> **Task goal**:
All that is needed is each line of the entries holding the word "International", copied as it stands.
....................
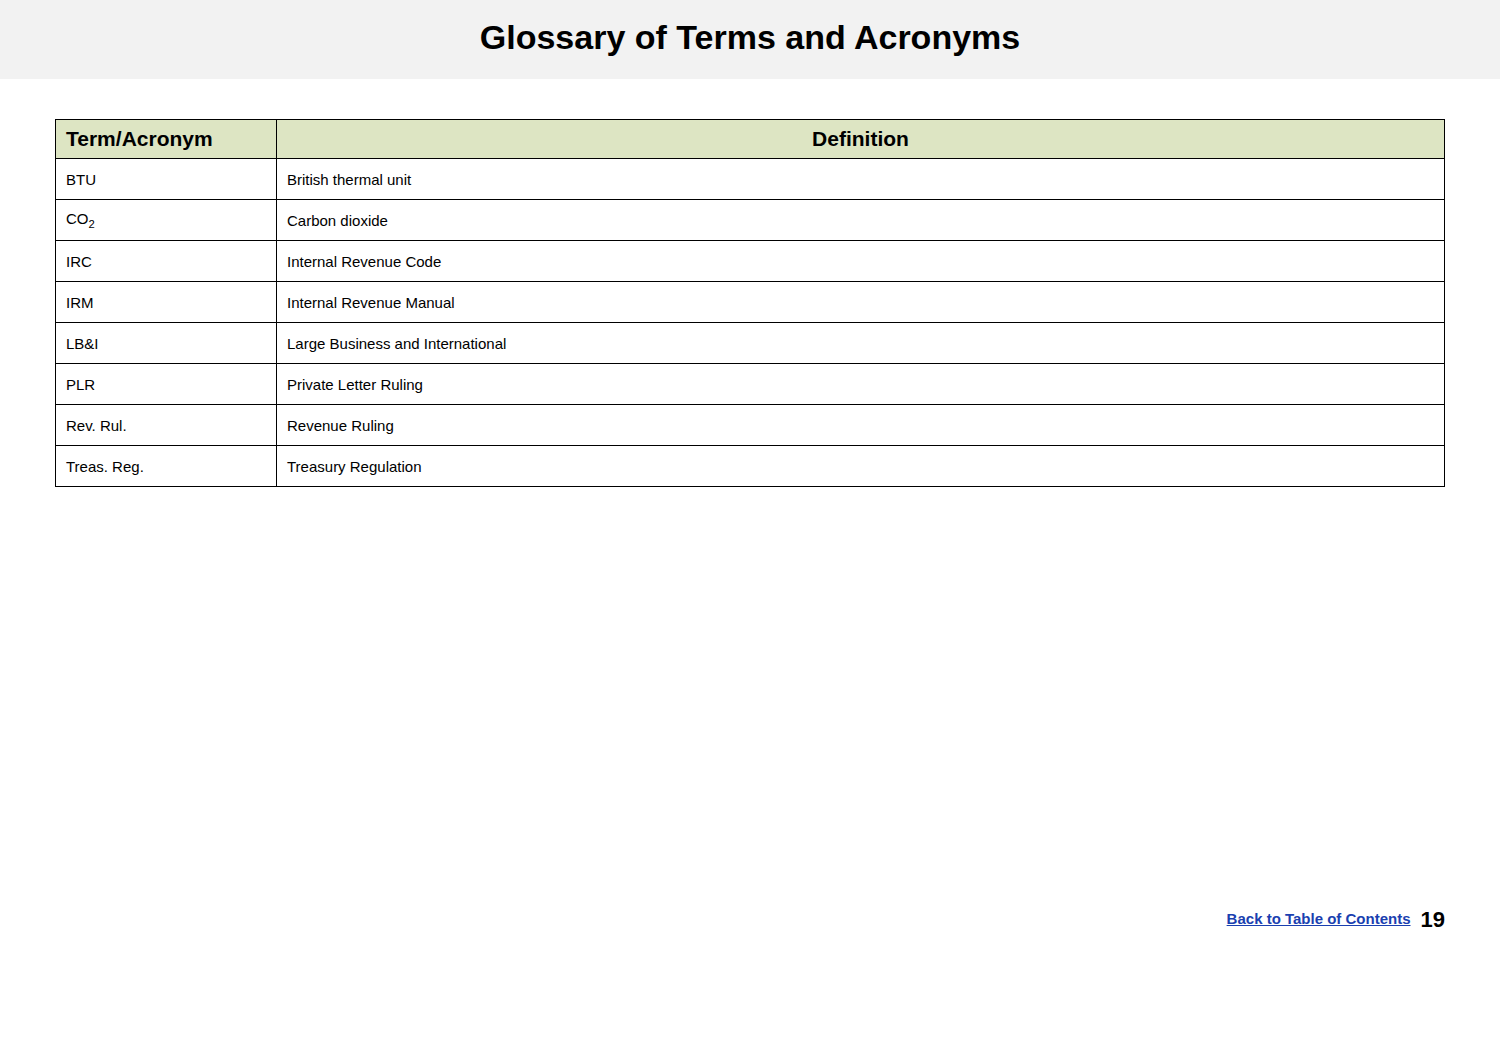Glossary of Terms and Acronyms
| Term/Acronym | Definition |
| --- | --- |
| BTU | British thermal unit |
| CO 2 | Carbon dioxide |
| IRC | Internal Revenue Code |
| IRM | Internal Revenue Manual |
| LB&I | Large Business and International |
| PLR | Private Letter Ruling |
| Rev. Rul. | Revenue Ruling |
| Treas. Reg. | Treasury Regulation |
Back to Table of Contents 19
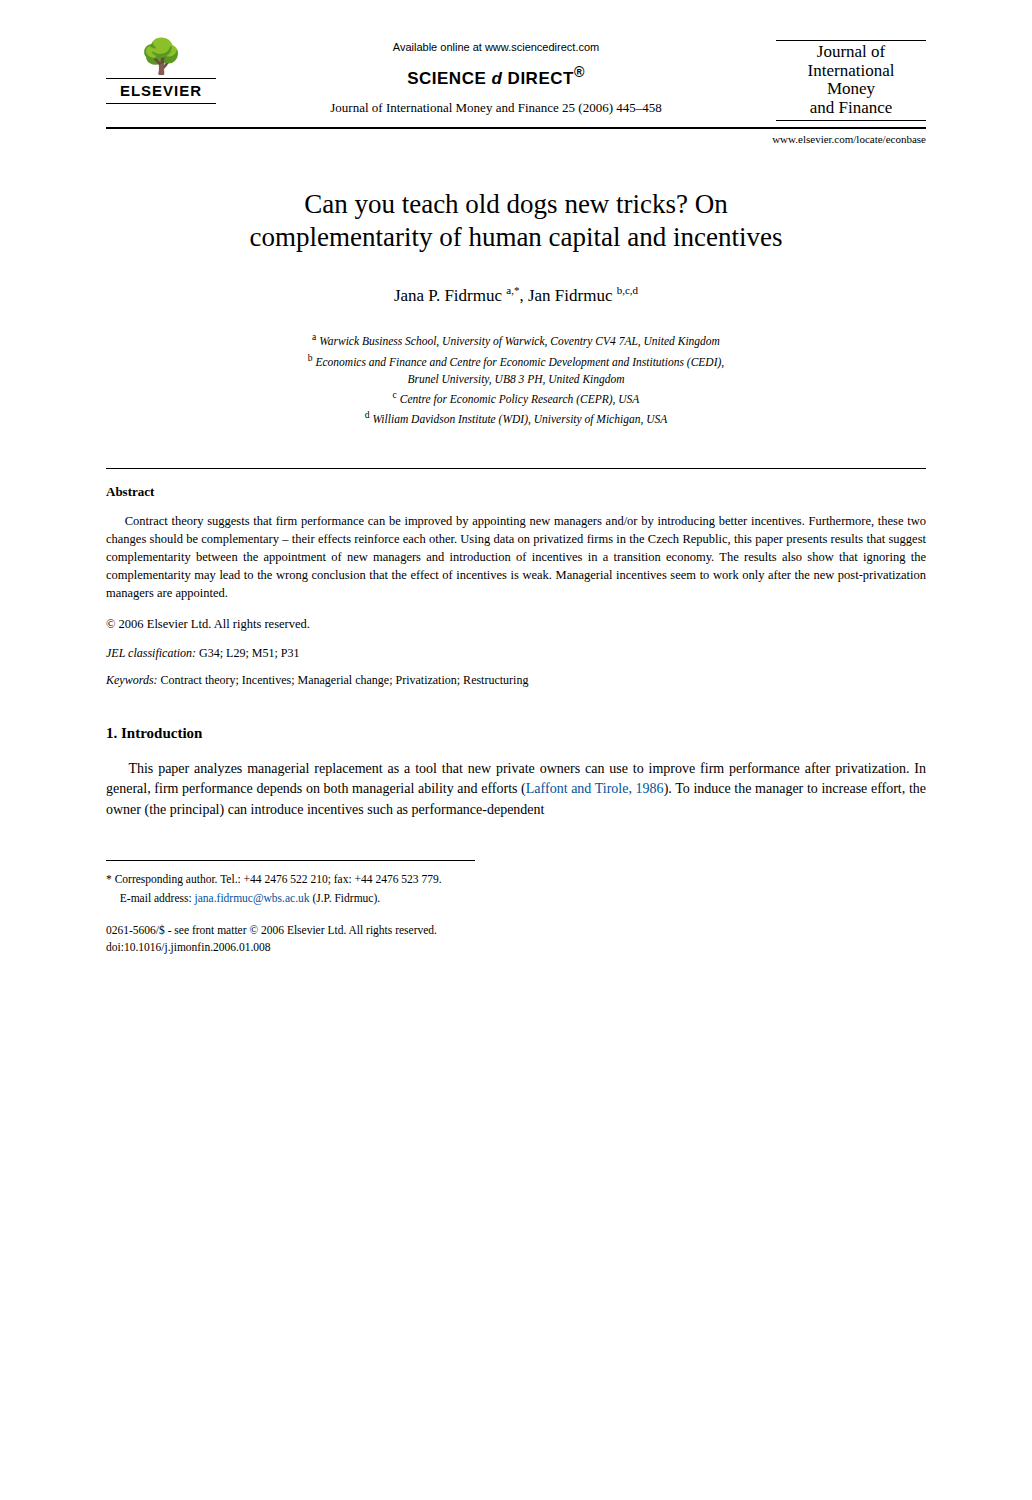🌳
ELSEVIER
Available online at www.sciencedirect.com
SCIENCE d DIRECT®
Journal of International Money and Finance 25 (2006) 445–458
Journal of
International
Money
and Finance
www.elsevier.com/locate/econbase
Can you teach old dogs new tricks? On
complementarity of human capital and incentives
Jana P. Fidrmuc a,*, Jan Fidrmuc b,c,d
a Warwick Business School, University of Warwick, Coventry CV4 7AL, United Kingdom
b Economics and Finance and Centre for Economic Development and Institutions (CEDI),
Brunel University, UB8 3 PH, United Kingdom
c Centre for Economic Policy Research (CEPR), USA
d William Davidson Institute (WDI), University of Michigan, USA
Abstract
Contract theory suggests that firm performance can be improved by appointing new managers and/or by introducing better incentives. Furthermore, these two changes should be complementary – their effects reinforce each other. Using data on privatized firms in the Czech Republic, this paper presents results that suggest complementarity between the appointment of new managers and introduction of incentives in a transition economy. The results also show that ignoring the complementarity may lead to the wrong conclusion that the effect of incentives is weak. Managerial incentives seem to work only after the new post-privatization managers are appointed.
© 2006 Elsevier Ltd. All rights reserved.
JEL classification: G34; L29; M51; P31
Keywords: Contract theory; Incentives; Managerial change; Privatization; Restructuring
1. Introduction
This paper analyzes managerial replacement as a tool that new private owners can use to improve firm performance after privatization. In general, firm performance depends on both managerial ability and efforts (Laffont and Tirole, 1986). To induce the manager to increase effort, the owner (the principal) can introduce incentives such as performance-dependent
* Corresponding author. Tel.: +44 2476 522 210; fax: +44 2476 523 779.
E-mail address: jana.fidrmuc@wbs.ac.uk (J.P. Fidrmuc).
0261-5606/$ - see front matter © 2006 Elsevier Ltd. All rights reserved.
doi:10.1016/j.jimonfin.2006.01.008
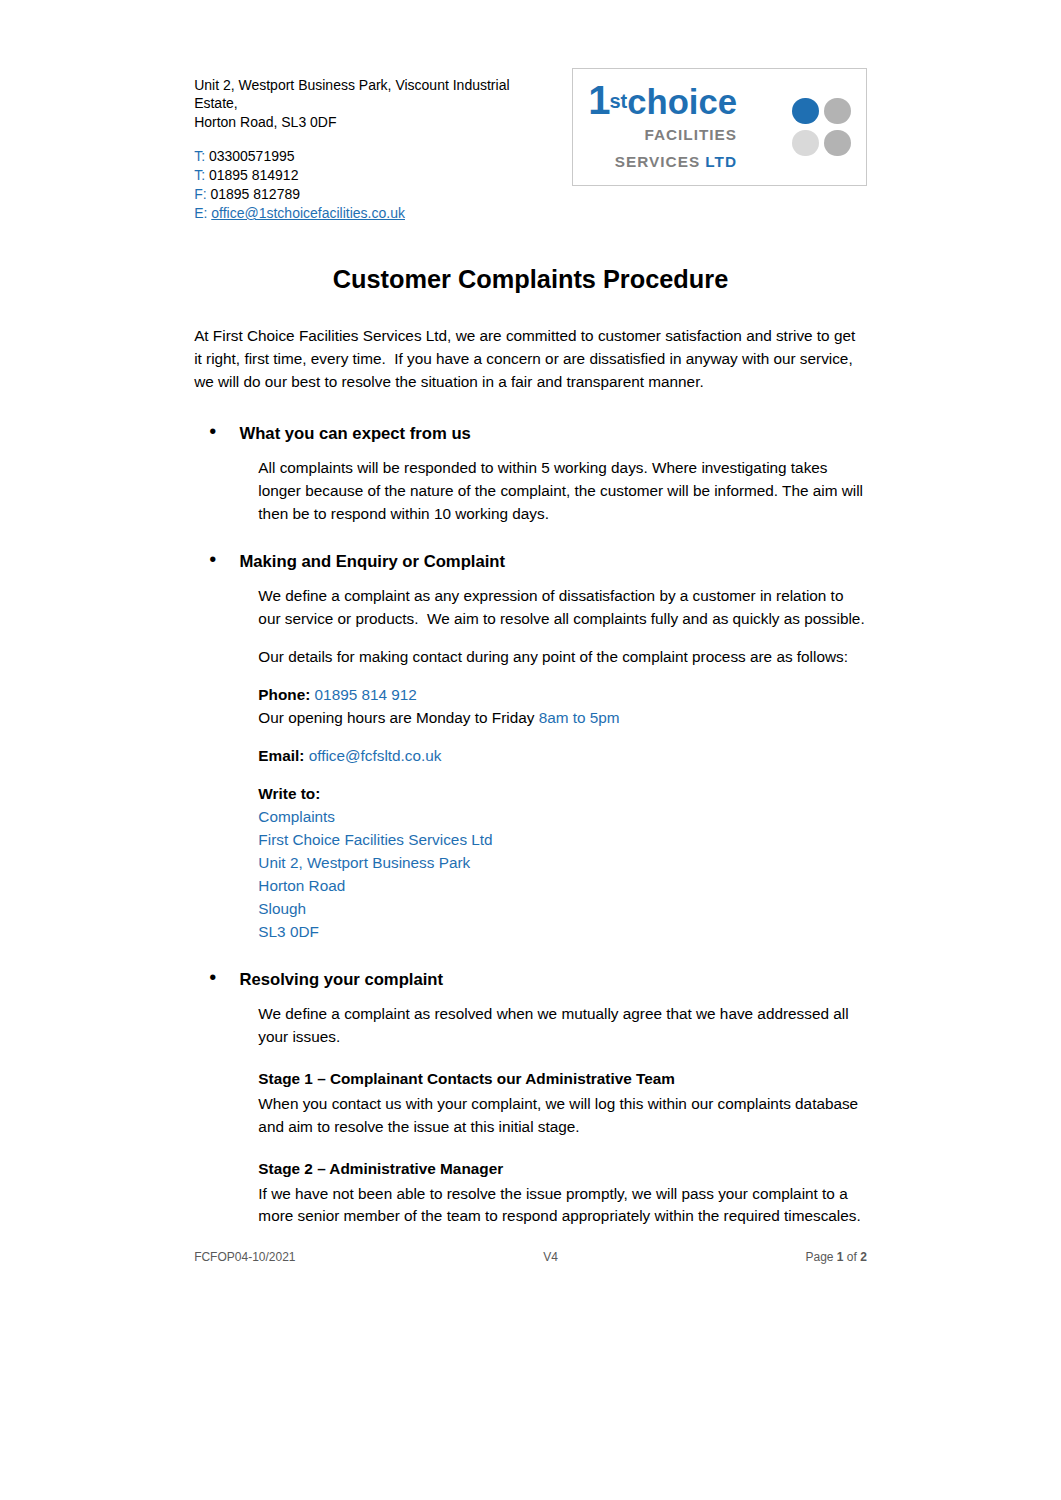Unit 2, Westport Business Park, Viscount Industrial Estate,
Horton Road, SL3 0DF
T: 03300571995
T: 01895 814912
F: 01895 812789
E: office@1stchoicefacilities.co.uk
1 st choice
FACILITIES
SERVICES LTD
Customer Complaints Procedure
At First Choice Facilities Services Ltd, we are committed to customer satisfaction and strive to get it right, first time, every time. If you have a concern or are dissatisfied in anyway with our service, we will do our best to resolve the situation in a fair and transparent manner.
What you can expect from us
All complaints will be responded to within 5 working days. Where investigating takes longer because of the nature of the complaint, the customer will be informed. The aim will then be to respond within 10 working days.
Making and Enquiry or Complaint
We define a complaint as any expression of dissatisfaction by a customer in relation to our service or products. We aim to resolve all complaints fully and as quickly as possible.
Our details for making contact during any point of the complaint process are as follows:
Phone: 01895 814 912
Our opening hours are Monday to Friday 8am to 5pm
Email: office@fcfsltd.co.uk
Write to:
Complaints
First Choice Facilities Services Ltd
Unit 2, Westport Business Park
Horton Road
Slough
SL3 0DF
Resolving your complaint
We define a complaint as resolved when we mutually agree that we have addressed all your issues.
Stage 1 – Complainant Contacts our Administrative Team
When you contact us with your complaint, we will log this within our complaints database and aim to resolve the issue at this initial stage.
Stage 2 – Administrative Manager
If we have not been able to resolve the issue promptly, we will pass your complaint to a more senior member of the team to respond appropriately within the required timescales.
FCFOP04-10/2021
V4
Page 1 of 2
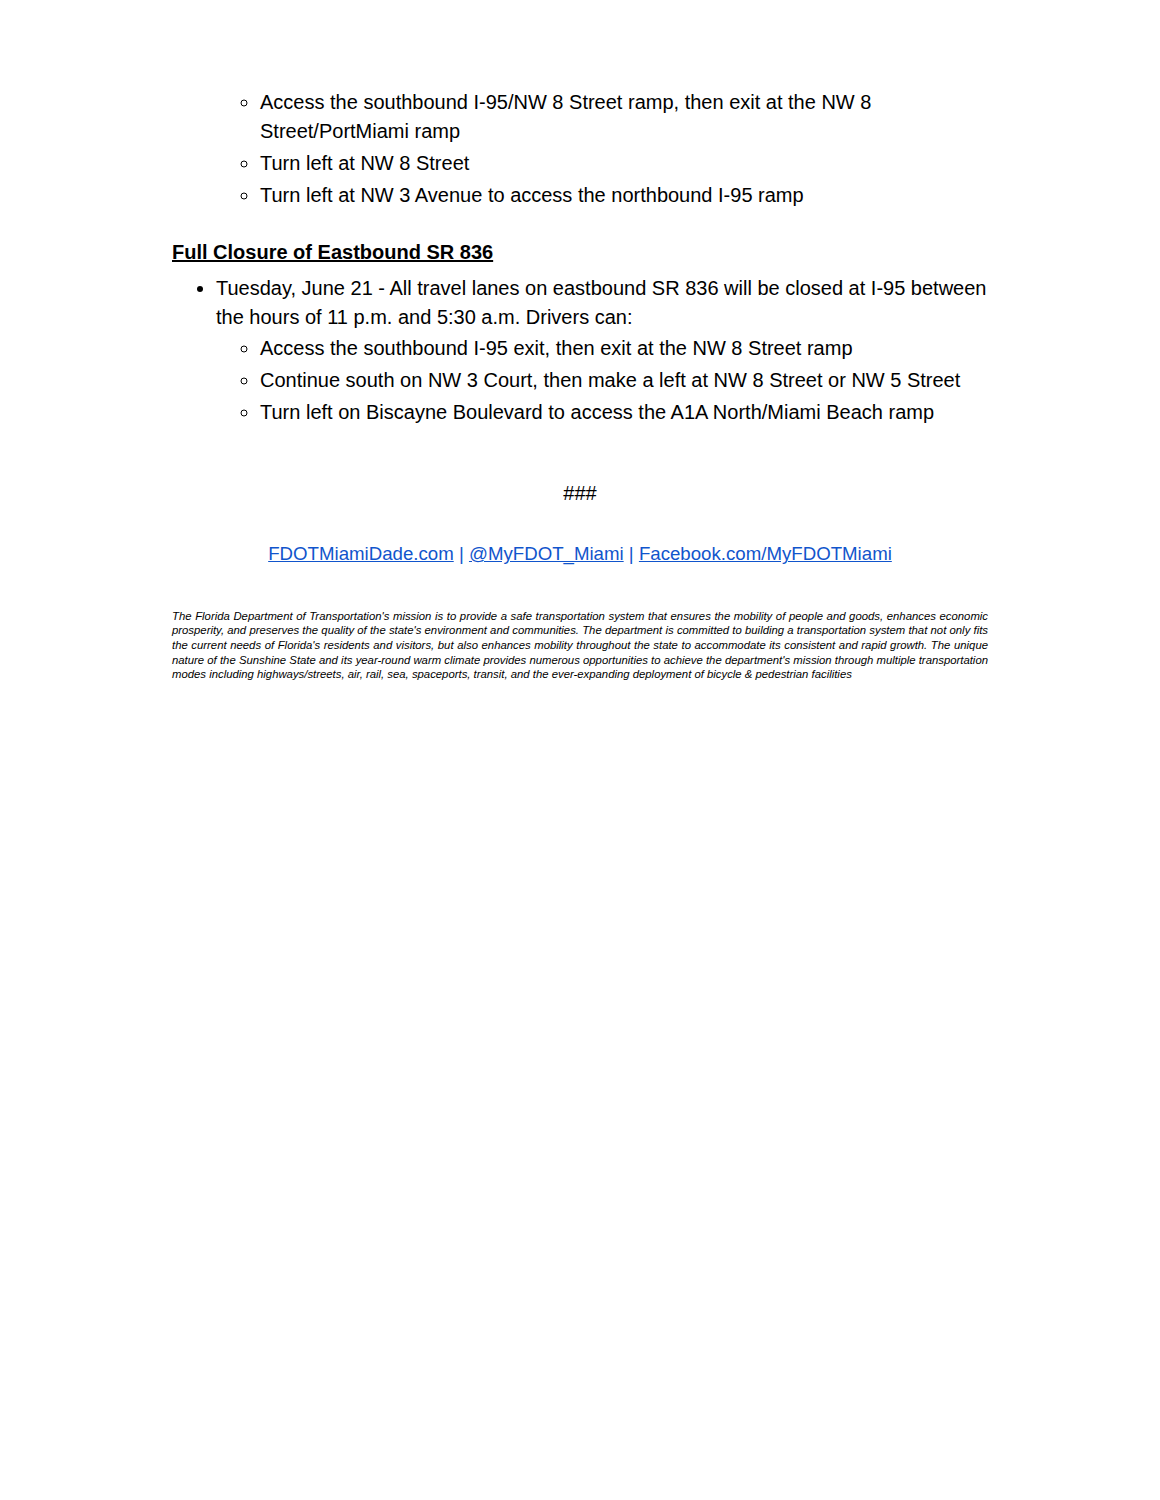Access the southbound I-95/NW 8 Street ramp, then exit at the NW 8 Street/PortMiami ramp
Turn left at NW 8 Street
Turn left at NW 3 Avenue to access the northbound I-95 ramp
Full Closure of Eastbound SR 836
Tuesday, June 21 - All travel lanes on eastbound SR 836 will be closed at I-95 between the hours of 11 p.m. and 5:30 a.m. Drivers can:
Access the southbound I-95 exit, then exit at the NW 8 Street ramp
Continue south on NW 3 Court, then make a left at NW 8 Street or NW 5 Street
Turn left on Biscayne Boulevard to access the A1A North/Miami Beach ramp
###
FDOTMiamiDade.com | @MyFDOT_Miami | Facebook.com/MyFDOTMiami
The Florida Department of Transportation's mission is to provide a safe transportation system that ensures the mobility of people and goods, enhances economic prosperity, and preserves the quality of the state's environment and communities. The department is committed to building a transportation system that not only fits the current needs of Florida's residents and visitors, but also enhances mobility throughout the state to accommodate its consistent and rapid growth. The unique nature of the Sunshine State and its year-round warm climate provides numerous opportunities to achieve the department's mission through multiple transportation modes including highways/streets, air, rail, sea, spaceports, transit, and the ever-expanding deployment of bicycle & pedestrian facilities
....................
> **Final answer**:
| LB&I | Large Business and International |
Journal of International Money and Finance 25 (2006) 445–458
International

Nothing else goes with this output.